Membre du Front sandiniste de libération nationale (FSLN) pendant près de quinze ans, jusqu’aux débuts des années 90, Silvio Prado a connu de l’intérieur le mouvement révolutionnaire qui a pris le pouvoir au Nicaragua en 1979. Il a même exercé des responsabilités au sein du bureau des relations internationales du parti. Aujourd’hui en exil en Espagne, le fondateur du Centre d’études et d’analyses politiques (Ceap) du Nicaragua porte un regard critique sur le régime du président Daniel Ortega et de sa femme, Rosario Murillo, qui réprime brutalement l’opposition en amont des élections générales de dimanche.
Quel était le modèle de société proposé par le mouvement sandiniste au moment de la révolution de 1979 ?
Quand il s’est emparé du pouvoir, le FSLN n’avait pas de programme clair. Il portait surtout une proposition éthique de changement de société, en rupture avec l’histoire politique du Nicaragua. L’objectif était d’en finir avec le régime corrompu et répressif du dictateur Anastasio Somoza. Les sandinistes avaient un idéal de justice sociale : ils étaient en faveur d’une distribution plus égalitaire de la richesse et de politiques publiques dirigées d’abord vers les plus pauvres. Ils soutenaient l’émancipation des femmes et l’inclusion des travailleurs dans les décisions de politiques publiques. Il s’agissait de construire une vraie démocratie et une société plus horizontale.
Témoignages
A quand remonte le durcissement autoritaire du régime sandiniste ?
Lors du congrès extraordinaire du FSLN en 1993, Daniel Ortega a écarté ses opposants à l’intérieur du parti, qui avaient basculé dans l’opposition trois ans plus tôt. C’est une rupture. A partir de ce moment-là, Ortega est seul détenteur du pouvoir au sein du parti. Le FSLN devient une organisation rigide, fermée, qui ne tolère pas les voix dissidentes. C’est le début du projet autoritaire d’Ortega. En 2006, le FSLN qui revient au pouvoir n’a plus rien à voir avec celui des débuts. La dimension doctrinale du parti s’est effacée derrière la toute-puissance d’un leader unique.
Rosario Murillo, l’épouse de Daniel Ortega, est la vice-présidente du Nicaragua. Celui-ci vient même de lui promettre un rôle de coprésidente qui n’est pas prévu par la Constitution. Quel est le rôle de la famille Ortega dans la gouvernance du pays ?
Le FSLN est passé d’un parti de masse à un parti-famille.

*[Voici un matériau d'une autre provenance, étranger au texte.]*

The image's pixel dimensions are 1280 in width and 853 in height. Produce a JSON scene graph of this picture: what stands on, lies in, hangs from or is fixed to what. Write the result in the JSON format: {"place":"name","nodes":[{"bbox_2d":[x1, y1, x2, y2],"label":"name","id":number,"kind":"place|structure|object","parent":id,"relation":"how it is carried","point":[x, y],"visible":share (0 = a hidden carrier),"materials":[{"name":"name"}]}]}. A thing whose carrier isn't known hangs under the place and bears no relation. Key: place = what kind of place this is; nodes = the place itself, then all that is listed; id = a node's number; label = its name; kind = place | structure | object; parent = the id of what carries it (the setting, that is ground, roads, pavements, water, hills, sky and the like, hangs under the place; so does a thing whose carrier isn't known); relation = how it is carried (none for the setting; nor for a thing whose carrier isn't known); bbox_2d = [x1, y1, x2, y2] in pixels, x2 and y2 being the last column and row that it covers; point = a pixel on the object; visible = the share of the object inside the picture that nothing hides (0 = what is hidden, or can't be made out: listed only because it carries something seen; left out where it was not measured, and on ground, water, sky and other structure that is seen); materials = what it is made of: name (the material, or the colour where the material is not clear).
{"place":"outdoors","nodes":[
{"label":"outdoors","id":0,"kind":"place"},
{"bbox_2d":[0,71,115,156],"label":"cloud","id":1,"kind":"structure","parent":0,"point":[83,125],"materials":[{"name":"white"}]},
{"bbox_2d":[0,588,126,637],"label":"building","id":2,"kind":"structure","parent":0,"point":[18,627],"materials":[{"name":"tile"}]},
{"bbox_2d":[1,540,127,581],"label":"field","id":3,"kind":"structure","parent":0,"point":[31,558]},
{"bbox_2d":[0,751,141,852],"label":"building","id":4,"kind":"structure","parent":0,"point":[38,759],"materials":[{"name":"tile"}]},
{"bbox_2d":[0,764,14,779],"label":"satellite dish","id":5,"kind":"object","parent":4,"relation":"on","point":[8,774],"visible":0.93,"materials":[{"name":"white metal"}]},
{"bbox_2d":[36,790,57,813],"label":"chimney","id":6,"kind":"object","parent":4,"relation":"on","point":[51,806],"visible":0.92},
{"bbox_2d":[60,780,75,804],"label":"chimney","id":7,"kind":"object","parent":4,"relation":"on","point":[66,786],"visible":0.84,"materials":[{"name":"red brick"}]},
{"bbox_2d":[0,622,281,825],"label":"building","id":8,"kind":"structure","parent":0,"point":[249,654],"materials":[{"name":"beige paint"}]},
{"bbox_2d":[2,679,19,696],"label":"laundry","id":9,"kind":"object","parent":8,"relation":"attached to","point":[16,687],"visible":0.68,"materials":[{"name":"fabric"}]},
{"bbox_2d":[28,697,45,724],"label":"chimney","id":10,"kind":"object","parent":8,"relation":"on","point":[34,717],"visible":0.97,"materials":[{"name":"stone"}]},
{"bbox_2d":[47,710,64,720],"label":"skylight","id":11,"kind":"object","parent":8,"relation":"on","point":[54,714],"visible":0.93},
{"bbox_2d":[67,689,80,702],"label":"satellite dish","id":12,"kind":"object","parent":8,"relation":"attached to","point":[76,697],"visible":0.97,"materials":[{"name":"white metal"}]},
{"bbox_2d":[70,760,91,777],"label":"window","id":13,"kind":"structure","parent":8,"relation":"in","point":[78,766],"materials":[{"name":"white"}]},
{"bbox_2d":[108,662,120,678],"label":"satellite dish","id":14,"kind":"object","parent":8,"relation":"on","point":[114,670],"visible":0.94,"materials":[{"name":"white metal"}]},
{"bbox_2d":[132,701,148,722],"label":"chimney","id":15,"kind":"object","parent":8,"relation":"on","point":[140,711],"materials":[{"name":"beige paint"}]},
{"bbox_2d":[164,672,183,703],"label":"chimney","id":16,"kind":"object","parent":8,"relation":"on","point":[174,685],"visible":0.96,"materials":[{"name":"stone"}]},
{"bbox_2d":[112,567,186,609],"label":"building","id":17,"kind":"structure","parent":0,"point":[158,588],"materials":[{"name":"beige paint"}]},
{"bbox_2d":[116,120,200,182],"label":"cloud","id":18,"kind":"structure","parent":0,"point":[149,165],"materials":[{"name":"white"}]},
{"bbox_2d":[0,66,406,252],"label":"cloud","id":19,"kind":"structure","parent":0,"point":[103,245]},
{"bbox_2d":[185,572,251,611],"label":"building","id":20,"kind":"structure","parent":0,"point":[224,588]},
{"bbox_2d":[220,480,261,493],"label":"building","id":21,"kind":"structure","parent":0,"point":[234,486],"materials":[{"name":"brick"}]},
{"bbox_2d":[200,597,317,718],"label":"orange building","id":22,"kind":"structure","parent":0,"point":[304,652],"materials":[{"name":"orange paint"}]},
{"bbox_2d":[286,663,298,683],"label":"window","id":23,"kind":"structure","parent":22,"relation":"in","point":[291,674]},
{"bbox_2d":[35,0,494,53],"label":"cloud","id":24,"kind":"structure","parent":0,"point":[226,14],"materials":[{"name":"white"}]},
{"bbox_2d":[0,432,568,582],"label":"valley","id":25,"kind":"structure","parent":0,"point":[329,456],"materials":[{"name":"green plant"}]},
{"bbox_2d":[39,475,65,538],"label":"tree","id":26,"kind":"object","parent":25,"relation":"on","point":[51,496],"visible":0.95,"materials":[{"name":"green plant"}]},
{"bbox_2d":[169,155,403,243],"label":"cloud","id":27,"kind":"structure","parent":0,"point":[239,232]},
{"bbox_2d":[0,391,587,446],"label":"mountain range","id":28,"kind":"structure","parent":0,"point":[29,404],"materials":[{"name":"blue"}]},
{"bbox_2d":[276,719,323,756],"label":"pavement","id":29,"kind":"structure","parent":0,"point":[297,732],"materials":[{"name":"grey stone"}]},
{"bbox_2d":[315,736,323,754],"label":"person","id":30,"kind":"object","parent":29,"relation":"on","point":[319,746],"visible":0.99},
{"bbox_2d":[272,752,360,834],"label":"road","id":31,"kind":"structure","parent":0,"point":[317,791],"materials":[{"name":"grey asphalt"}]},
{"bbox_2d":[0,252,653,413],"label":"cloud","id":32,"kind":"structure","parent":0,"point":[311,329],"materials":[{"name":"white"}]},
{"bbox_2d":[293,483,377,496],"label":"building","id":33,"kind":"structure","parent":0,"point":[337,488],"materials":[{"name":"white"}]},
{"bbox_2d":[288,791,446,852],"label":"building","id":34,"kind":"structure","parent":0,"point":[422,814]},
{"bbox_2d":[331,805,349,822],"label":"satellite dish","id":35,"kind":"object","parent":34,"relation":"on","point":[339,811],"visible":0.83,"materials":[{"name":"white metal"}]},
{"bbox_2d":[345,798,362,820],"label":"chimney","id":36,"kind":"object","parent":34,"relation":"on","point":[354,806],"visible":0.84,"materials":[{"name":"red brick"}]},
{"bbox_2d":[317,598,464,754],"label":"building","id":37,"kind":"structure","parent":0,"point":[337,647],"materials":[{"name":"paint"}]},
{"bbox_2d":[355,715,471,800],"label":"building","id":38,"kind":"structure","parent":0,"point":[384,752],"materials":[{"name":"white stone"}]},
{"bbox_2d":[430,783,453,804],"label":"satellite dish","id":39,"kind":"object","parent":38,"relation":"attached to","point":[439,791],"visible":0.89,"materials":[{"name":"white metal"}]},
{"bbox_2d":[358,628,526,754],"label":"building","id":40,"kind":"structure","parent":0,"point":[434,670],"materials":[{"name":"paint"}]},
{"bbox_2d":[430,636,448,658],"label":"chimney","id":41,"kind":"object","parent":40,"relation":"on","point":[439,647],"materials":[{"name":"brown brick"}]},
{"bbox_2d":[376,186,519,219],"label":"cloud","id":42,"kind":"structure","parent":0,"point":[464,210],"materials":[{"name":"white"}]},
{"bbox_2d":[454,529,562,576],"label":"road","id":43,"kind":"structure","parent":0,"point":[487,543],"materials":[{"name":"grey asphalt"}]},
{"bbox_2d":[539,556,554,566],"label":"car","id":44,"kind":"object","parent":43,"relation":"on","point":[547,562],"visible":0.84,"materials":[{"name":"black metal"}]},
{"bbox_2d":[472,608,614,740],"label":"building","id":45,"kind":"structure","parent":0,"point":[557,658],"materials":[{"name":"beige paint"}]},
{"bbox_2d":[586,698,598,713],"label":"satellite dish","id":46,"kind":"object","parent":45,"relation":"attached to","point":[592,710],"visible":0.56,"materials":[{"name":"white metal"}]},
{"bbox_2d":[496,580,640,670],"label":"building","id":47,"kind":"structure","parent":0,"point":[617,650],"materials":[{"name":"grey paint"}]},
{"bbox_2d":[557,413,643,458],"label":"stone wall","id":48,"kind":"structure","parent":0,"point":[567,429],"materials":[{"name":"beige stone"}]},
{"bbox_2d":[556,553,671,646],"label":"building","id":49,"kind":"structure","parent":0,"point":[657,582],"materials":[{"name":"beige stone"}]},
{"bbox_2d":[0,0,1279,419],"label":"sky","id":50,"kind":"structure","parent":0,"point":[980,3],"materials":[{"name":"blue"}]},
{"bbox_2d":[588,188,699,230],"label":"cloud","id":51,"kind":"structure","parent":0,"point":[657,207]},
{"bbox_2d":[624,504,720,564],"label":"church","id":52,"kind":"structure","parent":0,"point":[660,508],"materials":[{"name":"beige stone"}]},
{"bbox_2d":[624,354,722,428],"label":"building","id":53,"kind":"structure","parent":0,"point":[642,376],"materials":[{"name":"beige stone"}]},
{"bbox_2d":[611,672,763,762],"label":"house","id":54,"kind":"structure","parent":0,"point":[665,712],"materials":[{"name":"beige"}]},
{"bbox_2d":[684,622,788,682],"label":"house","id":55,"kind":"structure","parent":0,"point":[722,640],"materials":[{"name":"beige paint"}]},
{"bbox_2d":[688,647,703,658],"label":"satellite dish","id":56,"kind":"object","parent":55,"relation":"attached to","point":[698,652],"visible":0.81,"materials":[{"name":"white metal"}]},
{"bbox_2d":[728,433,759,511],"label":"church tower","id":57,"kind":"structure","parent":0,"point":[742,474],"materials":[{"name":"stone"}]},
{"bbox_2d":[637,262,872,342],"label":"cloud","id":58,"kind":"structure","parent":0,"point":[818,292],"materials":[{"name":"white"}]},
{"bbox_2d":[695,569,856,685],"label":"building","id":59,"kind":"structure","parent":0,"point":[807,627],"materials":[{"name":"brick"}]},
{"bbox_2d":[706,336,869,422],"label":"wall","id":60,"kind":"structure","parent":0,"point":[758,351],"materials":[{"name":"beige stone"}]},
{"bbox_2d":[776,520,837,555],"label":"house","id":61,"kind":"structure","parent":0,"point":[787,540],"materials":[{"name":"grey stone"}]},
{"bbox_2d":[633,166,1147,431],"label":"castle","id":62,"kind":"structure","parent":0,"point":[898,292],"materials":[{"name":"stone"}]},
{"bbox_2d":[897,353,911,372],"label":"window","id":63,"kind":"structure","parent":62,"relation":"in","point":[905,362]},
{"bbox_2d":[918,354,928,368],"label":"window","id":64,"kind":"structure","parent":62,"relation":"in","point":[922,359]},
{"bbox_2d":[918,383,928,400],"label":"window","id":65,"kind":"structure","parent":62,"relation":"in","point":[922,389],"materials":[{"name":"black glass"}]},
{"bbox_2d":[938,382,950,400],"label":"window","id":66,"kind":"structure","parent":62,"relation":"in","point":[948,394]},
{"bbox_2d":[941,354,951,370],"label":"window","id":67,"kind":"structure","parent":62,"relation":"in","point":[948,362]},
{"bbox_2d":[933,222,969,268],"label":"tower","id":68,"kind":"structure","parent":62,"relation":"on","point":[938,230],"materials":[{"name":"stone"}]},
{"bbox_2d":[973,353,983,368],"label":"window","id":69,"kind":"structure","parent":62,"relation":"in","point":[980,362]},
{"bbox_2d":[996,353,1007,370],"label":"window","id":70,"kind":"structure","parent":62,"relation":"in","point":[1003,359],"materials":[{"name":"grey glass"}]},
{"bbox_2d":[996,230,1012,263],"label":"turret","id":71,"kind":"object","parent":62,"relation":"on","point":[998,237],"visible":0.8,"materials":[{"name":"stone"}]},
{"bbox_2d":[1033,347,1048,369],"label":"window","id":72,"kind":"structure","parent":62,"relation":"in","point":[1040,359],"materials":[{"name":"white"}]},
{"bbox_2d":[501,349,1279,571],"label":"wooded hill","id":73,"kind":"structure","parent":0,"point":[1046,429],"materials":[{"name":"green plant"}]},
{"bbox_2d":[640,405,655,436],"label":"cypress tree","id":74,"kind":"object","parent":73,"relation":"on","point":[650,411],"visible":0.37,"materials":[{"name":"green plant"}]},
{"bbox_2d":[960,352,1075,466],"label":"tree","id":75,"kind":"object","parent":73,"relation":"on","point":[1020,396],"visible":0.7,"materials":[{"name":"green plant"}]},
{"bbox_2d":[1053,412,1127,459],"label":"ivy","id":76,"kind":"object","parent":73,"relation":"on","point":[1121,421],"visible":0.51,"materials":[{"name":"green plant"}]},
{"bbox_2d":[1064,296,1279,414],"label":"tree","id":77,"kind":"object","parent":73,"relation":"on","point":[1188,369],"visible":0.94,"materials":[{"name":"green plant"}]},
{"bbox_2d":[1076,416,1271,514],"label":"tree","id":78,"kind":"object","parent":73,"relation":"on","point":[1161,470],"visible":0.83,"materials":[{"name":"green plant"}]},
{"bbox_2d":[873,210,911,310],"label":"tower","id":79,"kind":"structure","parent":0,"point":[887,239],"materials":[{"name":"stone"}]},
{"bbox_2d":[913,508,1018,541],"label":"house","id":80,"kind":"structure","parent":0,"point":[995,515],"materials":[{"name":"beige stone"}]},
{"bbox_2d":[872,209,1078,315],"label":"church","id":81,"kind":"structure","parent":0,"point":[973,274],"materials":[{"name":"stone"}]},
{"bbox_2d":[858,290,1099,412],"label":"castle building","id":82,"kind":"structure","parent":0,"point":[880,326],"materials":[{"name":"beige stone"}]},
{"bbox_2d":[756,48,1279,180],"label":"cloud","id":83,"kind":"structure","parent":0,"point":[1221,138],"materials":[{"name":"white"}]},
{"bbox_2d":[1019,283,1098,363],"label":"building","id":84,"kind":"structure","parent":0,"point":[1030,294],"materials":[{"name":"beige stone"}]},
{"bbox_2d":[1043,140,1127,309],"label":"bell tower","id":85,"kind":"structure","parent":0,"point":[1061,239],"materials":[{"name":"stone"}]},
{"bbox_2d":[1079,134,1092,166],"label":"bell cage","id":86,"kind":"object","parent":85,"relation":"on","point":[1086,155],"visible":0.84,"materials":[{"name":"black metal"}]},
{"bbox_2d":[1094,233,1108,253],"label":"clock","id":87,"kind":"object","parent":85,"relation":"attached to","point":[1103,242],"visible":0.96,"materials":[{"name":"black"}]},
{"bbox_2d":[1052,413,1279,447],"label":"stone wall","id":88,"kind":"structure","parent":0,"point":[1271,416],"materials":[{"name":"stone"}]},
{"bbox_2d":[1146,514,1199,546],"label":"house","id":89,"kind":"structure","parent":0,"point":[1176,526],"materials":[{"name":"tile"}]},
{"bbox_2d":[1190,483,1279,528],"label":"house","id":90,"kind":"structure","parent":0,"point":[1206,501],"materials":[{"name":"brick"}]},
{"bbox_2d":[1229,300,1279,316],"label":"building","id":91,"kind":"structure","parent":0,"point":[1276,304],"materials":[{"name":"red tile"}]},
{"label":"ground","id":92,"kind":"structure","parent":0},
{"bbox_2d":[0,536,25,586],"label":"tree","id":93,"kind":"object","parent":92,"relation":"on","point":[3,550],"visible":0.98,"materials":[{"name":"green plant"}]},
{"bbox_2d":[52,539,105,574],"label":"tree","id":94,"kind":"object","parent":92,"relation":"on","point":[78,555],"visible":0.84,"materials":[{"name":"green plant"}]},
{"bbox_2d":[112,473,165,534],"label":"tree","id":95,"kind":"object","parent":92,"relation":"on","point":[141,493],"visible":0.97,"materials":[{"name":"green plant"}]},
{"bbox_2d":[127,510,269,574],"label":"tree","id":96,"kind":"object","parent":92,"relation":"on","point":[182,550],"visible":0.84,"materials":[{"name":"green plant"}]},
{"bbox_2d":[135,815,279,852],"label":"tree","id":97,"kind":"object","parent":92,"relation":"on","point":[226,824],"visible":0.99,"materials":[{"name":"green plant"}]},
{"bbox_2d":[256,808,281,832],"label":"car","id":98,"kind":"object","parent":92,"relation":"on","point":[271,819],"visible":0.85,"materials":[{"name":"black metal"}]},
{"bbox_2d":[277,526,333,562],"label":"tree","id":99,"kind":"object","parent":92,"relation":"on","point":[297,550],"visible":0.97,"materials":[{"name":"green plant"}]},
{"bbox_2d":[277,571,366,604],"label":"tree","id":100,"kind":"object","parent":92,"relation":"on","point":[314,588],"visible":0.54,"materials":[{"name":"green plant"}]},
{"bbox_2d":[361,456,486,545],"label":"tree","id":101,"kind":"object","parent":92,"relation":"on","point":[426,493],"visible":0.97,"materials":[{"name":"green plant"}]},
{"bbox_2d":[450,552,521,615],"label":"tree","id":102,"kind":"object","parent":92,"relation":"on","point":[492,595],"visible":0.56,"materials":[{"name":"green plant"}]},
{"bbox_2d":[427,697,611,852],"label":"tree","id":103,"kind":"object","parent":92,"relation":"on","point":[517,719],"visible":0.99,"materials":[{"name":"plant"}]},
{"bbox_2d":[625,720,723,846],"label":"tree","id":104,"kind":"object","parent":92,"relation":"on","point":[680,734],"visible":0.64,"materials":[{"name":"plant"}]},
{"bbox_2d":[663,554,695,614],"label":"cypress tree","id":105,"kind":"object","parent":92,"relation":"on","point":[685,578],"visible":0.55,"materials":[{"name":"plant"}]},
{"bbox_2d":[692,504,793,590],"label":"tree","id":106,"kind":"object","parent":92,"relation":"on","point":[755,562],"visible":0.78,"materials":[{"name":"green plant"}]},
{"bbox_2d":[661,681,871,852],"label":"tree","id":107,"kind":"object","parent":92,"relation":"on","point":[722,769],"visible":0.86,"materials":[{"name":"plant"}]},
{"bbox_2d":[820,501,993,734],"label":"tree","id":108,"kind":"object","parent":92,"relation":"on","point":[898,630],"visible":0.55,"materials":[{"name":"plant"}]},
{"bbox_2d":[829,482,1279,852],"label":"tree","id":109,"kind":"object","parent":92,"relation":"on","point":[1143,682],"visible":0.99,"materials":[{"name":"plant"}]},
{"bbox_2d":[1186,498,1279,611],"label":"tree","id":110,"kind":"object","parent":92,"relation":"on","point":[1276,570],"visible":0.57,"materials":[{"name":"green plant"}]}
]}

Cela date du mitan des années 2000, quand Rosario Murillo, qui a défendu son mari contre les accusations d’inceste portées par sa fille à elle, a commencé à s’afficher publiquement comme une actrice du pouvoir. Aujourd’hui, Rosario Murillo partage les responsabilités avec son mari : à lui les questions régaliennes, à elle l’organisation de la discipline au sein du FSLN. Quant aux enfants Ortega, ils sont chargés de pans entiers de l’économie. Le sandinisme est devenu un projet népotique incarné par un parti coopté par et pour la famille Ortega. D’ailleurs, le président espère voir un jour un de ses fils lui succéder.
Analyse
Que reste-t-il aujourd’hui des promesses sandinistes ?
Aujourd’hui, le FSLN est un groupe de personnes dont le seul objectif est de maintenir Daniel Ortega au pouvoir. L’unique moyen qu’ils ont trouvé est l’exercice d’une violence extrême contre la population qui s’oppose à leurs plans. Il ne reste du projet sandiniste originaire que les quatre lettres qui forment l’acronyme du parti. Le FSLN est devenu une organisation conservatrice. C’est très clair sur la question de l’avortement, qui est l’objet au Nicaragua d’une des législations les plus répressives du continent. Le FSLN est aussi devenu un parti néolibéral qui a donné de plus en plus de poids au marché et au secteur privé. Daniel Ortega s’est avéré un des meilleurs élèves du FMI et de la Banque mondiale, qui l’ont félicité pour ses politiques économiques. Mais celles-ci ont surtout eu pour effet de reconcentrer la richesse entre les mains d’une portion toujours plus petite de la population. Bref, le FSLN n’a plus rien de révolutionnaire.